Я не прошу ее объяснить, что она имеет в виду.
Кому-то все это показалось бы катастрофой. Но я испытываю странное чувство удовлетворения. Я знаю, что мы больше не можем жить самостоятельно. Знаю, что фермы уже нет, у Криса своя жизнь, и нечего и думать, будто он станет фермером. Едва увидев, как все, даже команда противника, с ревом вскочили, когда Крис совершил бросок от средней линии, я поняла, что достаточно скоро он покинет Чаритон. Я знаю: дома совместного проживания – то, куда в наши дни отправляют стариков, хотя сама не из-за страха, а из чувства благодарности ухаживала за матерью Фрэнка, когда она болела, прикованная к постели.
С момента нашего переселения сюда мне хотелось перевернуть столы в столовой, выпустить всех этих глупых канареек из клеток в вестибюле или укусить медсестру, приходившую измерить мне давление. Я слишком взбешена, чтобы плакать, как Фрэнк.

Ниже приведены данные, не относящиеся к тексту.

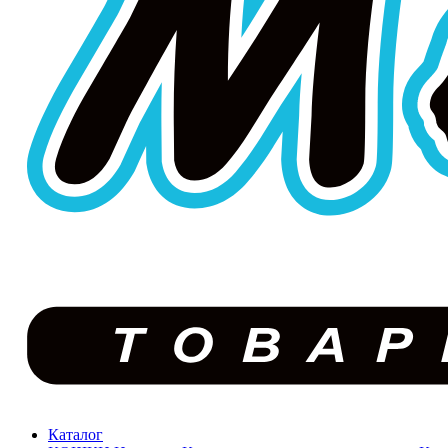
Каталог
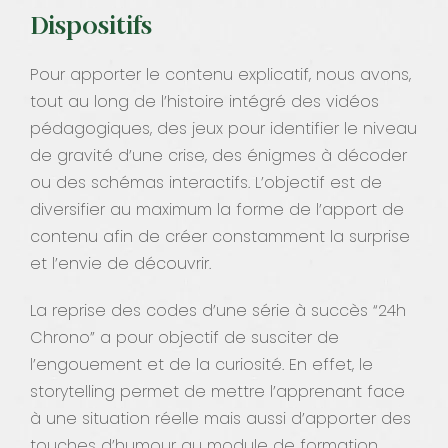
Dispositifs
Pour apporter le contenu explicatif, nous avons,
tout au long de l’histoire intégré des vidéos
pédagogiques, des jeux pour identifier le niveau
de gravité d’une crise, des énigmes à décoder
ou des schémas interactifs. L’objectif est de
diversifier au maximum la forme de l’apport de
contenu afin de créer constamment la surprise
et l’envie de découvrir.
La reprise des codes d’une série à succès “24h
Chrono” a pour objectif de susciter de
l’engouement et de la curiosité. En effet, le
storytelling permet de mettre l’apprenant face
à une situation réelle mais aussi d’apporter des
touches d’humour au module de formation.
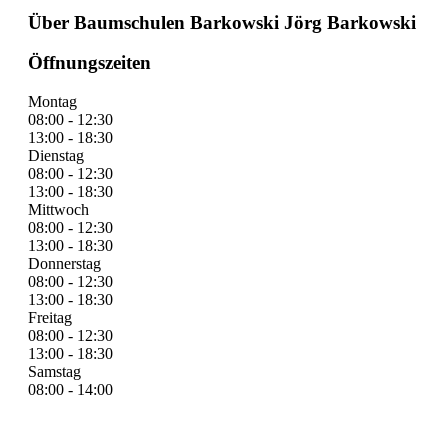
Über Baumschulen Barkowski Jörg Barkowski
Öffnungszeiten
Montag
08:00 - 12:30
13:00 - 18:30
Dienstag
08:00 - 12:30
13:00 - 18:30
Mittwoch
08:00 - 12:30
13:00 - 18:30
Donnerstag
08:00 - 12:30
13:00 - 18:30
Freitag
08:00 - 12:30
13:00 - 18:30
Samstag
08:00 - 14:00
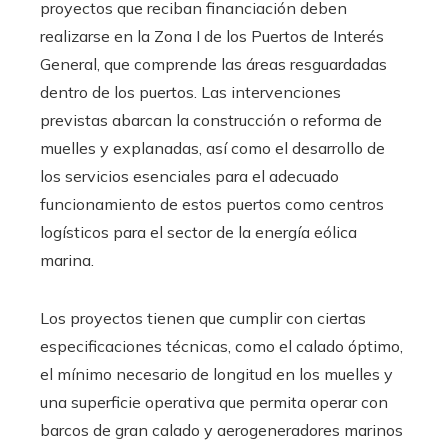
proyectos que reciban financiación deben
realizarse en la Zona I de los Puertos de Interés
General, que comprende las áreas resguardadas
dentro de los puertos. Las intervenciones
previstas abarcan la construcción o reforma de
muelles y explanadas, así como el desarrollo de
los servicios esenciales para el adecuado
funcionamiento de estos puertos como centros
logísticos para el sector de la energía eólica
marina.
Los proyectos tienen que cumplir con ciertas
especificaciones técnicas, como el calado óptimo,
el mínimo necesario de longitud en los muelles y
una superficie operativa que permita operar con
barcos de gran calado y aerogeneradores marinos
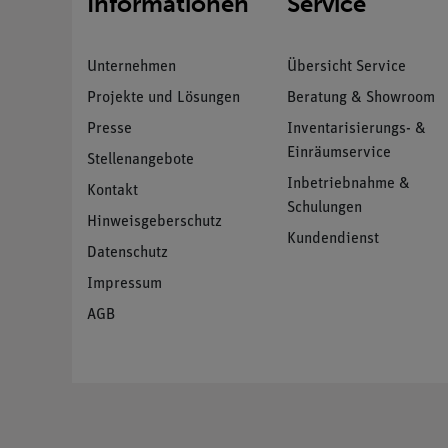
Informationen
Service
Unternehmen
Übersicht Service
Projekte und Lösungen
Beratung & Showroom
Presse
Inventarisierungs- &
Einräumservice
Stellenangebote
Inbetriebnahme &
Kontakt
Schulungen
Hinweisgeberschutz
Kundendienst
Datenschutz
Impressum
AGB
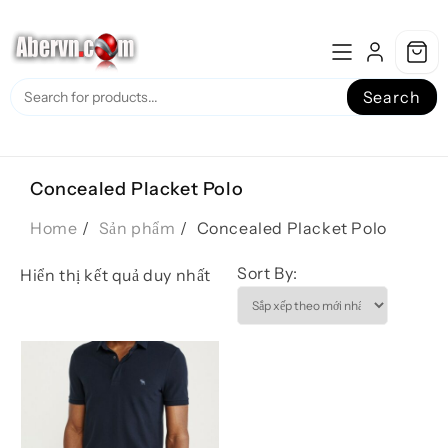
Skip
to
content
Search
Concealed Placket Polo
Home
Sản phẩm
Concealed Placket Polo
Sort By:
Hiển thị kết quả duy nhất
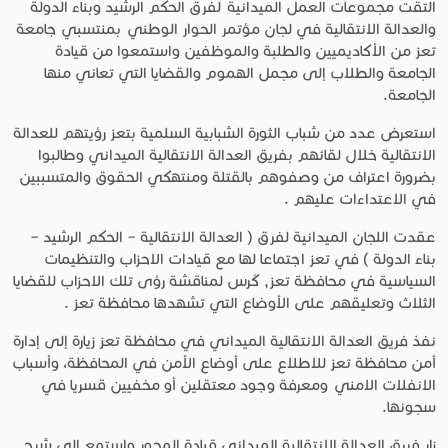
التقت مجموعات العمل الميدانية لفرق الحكم الرشيد وبناء الدولة
والعدالة الانتقالية في لجان مؤتمر الحوار الوطني بمنتسبي جامعة
تعز من الأكاديميين والطلبة والموظفين واستمعوا من قيادة
الجامعة والطلاب إلى مجمل الهموم والقضايا التي تعاني منها
الجامعة.
استعرض عدد من شباب الثورة الشبابية السلمية بتعز رؤيتهم للعدالة
الانتقالية خلال لقائهم بفريق العدالة الانتقالية الميداني وطالبوا
بضرورة اعتراف من وصفوهم بالقتلة ومنتهكي الحقوق والمتسببين
في الاعتداءات عليهم .
عقدت اللجان الميدانية لفرق ( العدالة الانتقالية – الحكم الرشيد –
بناء الدولة ) في تعز اجتماعا لها مع قيادات الاحزاب والتنظيمات
السياسية في محافظة تعز, كُرس لمناقشة رؤى تلك الاحزاب للقضايا
الثلاث وتعليقهم على الأوضاع التي تشهدها محافظة تعز .
نفذ فريق العدالة الانتقالية الميداني في محافظة تعز زيارة إلى إدارة
أمن محافظة تعز للاطلاع على أوضاع الأمن في المحافظة، وأسباب
الانفلات الامني ومعرفة وجود معتقلين أو مخفيين قسريا في
سجونها.
زار فريق العدالة الانتقالية الميداني قيادة المحور واستمع إلى شرح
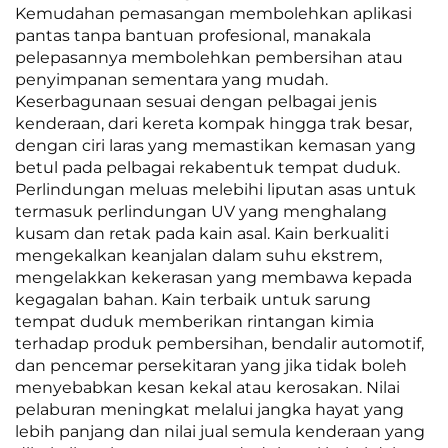
Kemudahan pemasangan membolehkan aplikasi
pantas tanpa bantuan profesional, manakala
pelepasannya membolehkan pembersihan atau
penyimpanan sementara yang mudah.
Keserbagunaan sesuai dengan pelbagai jenis
kenderaan, dari kereta kompak hingga trak besar,
dengan ciri laras yang memastikan kemasan yang
betul pada pelbagai rekabentuk tempat duduk.
Perlindungan meluas melebihi liputan asas untuk
termasuk perlindungan UV yang menghalang
kusam dan retak pada kain asal. Kain berkualiti
mengekalkan keanjalan dalam suhu ekstrem,
mengelakkan kekerasan yang membawa kepada
kegagalan bahan. Kain terbaik untuk sarung
tempat duduk memberikan rintangan kimia
terhadap produk pembersihan, bendalir automotif,
dan pencemar persekitaran yang jika tidak boleh
menyebabkan kesan kekal atau kerosakan. Nilai
pelaburan meningkat melalui jangka hayat yang
lebih panjang dan nilai jual semula kenderaan yang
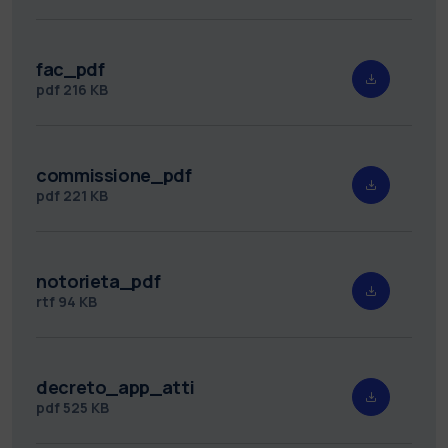
fac_pdf
pdf
216 KB
commissione_pdf
pdf
221 KB
notorieta_pdf
rtf
94 KB
decreto_app_atti
pdf
525 KB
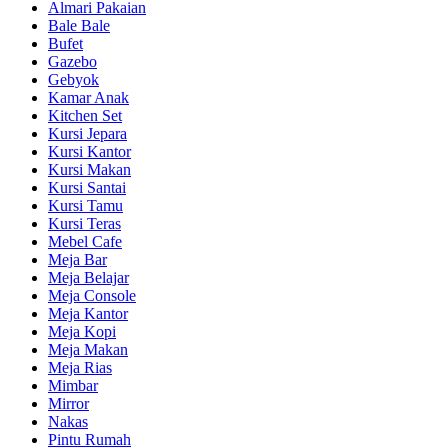
Almari Pakaian
Bale Bale
Bufet
Gazebo
Gebyok
Kamar Anak
Kitchen Set
Kursi Jepara
Kursi Kantor
Kursi Makan
Kursi Santai
Kursi Tamu
Kursi Teras
Mebel Cafe
Meja Bar
Meja Belajar
Meja Console
Meja Kantor
Meja Kopi
Meja Makan
Meja Rias
Mimbar
Mirror
Nakas
Pintu Rumah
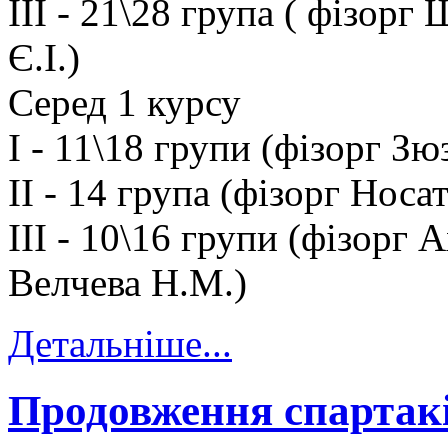
ІІІ - 21\28 група ( фізор
Є.І.)
Серед 1 курсу
І - 11\18 групи (фізорг Зю
ІІ - 14 група (фізорг Носа
ІІІ - 10\16 групи (фізорг 
Велчева Н.М.)
Детальніше...
Продовження спартак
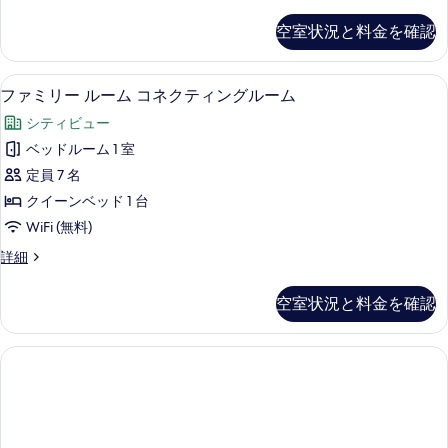
レ
て
細
ム
ミ
を
空室状況と料金を確認
の
ア
の
表
ム
写
す
示
ル
ファミリー ルーム コネクティングルー
フ
真
1
ー
ファミリー ルーム コネクティングルーム
べ
す
ァ
ム
を
て
シティビュー
る
の
ミ
表
詳
の
ベッドルーム 1 室
リ
示
細
写
定員 7 名
ー
す
真
クイーンベッド 1 台
ル
る
を
WiFi (無料)
ー
表
フ
詳細
ム
ァ
示
コ
ミ
空室状況と料金を確認
す
リ
ネ
ー
る
ク
ル
ー
テ
ム
ィ
コ
ネ
ン
ク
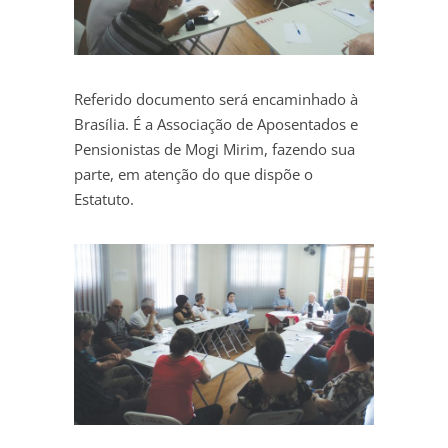
Referido documento será encaminhado à
Brasília. É a Associação de Aposentados e
Pensionistas de Mogi Mirim, fazendo sua
parte, em atenção do que dispõe o
Estatuto.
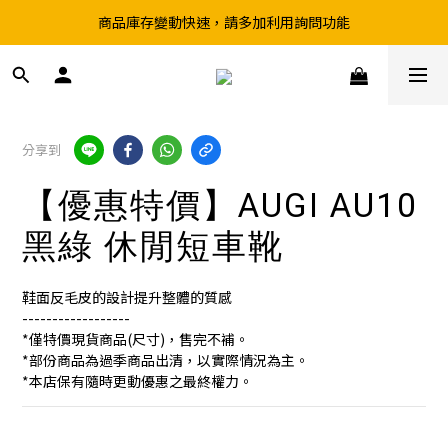
商品庫存變動快速，請多加利用詢問功能
超取滿199、宅配滿490 享免運優惠
前往實體店選購商品前，請先致電詢問庫存
超取滿199、宅配滿490 享免運優惠
分享到
【優惠特價】AUGI AU10
黑綠 休閒短車靴
鞋面反毛皮的設計提升整體的質感
------------------
*僅特價現貨商品(尺寸)，售完不補。
*部份商品為過季商品出清，以實際情況為主。
*本店保有隨時更動優惠之最終權力。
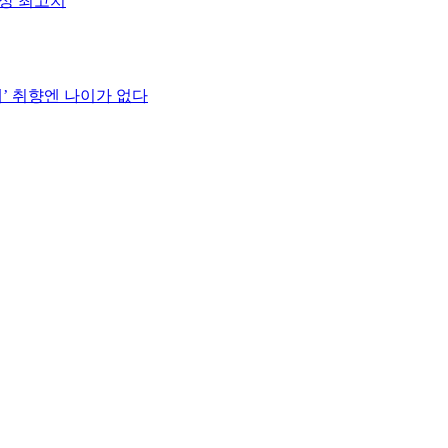
사상 최고치
대’ 취향엔 나이가 없다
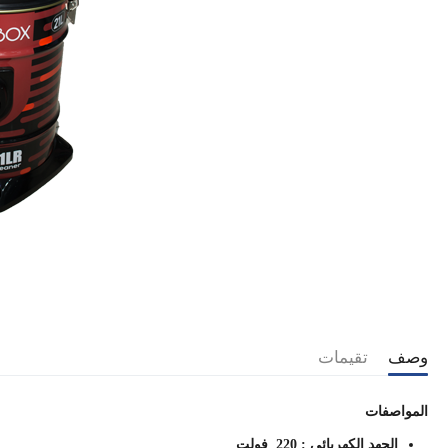
وصف
تقيمات
المواصفات
الجهد الكهربائي : 220 فولت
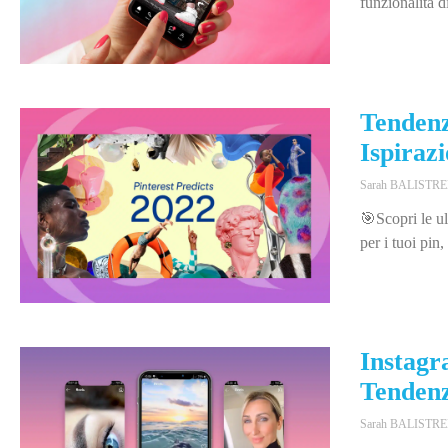
funzionalità d
Tendenz
Ispiraz
Sarah BALISTR
🎯Scopri le ul
per i tuoi pin
Instagr
Tendenz
Sarah BALISTR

В школе я никогда не совершала проступков. Не передавала записочек, не пропускала занятий и не пила пиво на вечеринках, где мы танцевали польку. Но с тех пор как у меня начались неприятности из-за статьи о Бэт, я понимаю, что, наверное, переживали плохие дети. Я хожу по коридорам, и наши обитатели смотрят на меня так, как я, бывало, смотрела в школе на нарушителей порядка. Я думаю о Джиме Лоренсе, усваиваю его сутулость, его вздохи, его безразличие.
Свою новую личину я сбрасываю только на веранде. Я смотрю на пустую площадку, на покрасневшие клены за ней. Площадка говорит: «Будь ничем», и я, уставившаяся на нее с разинутым ртом, такая и есть.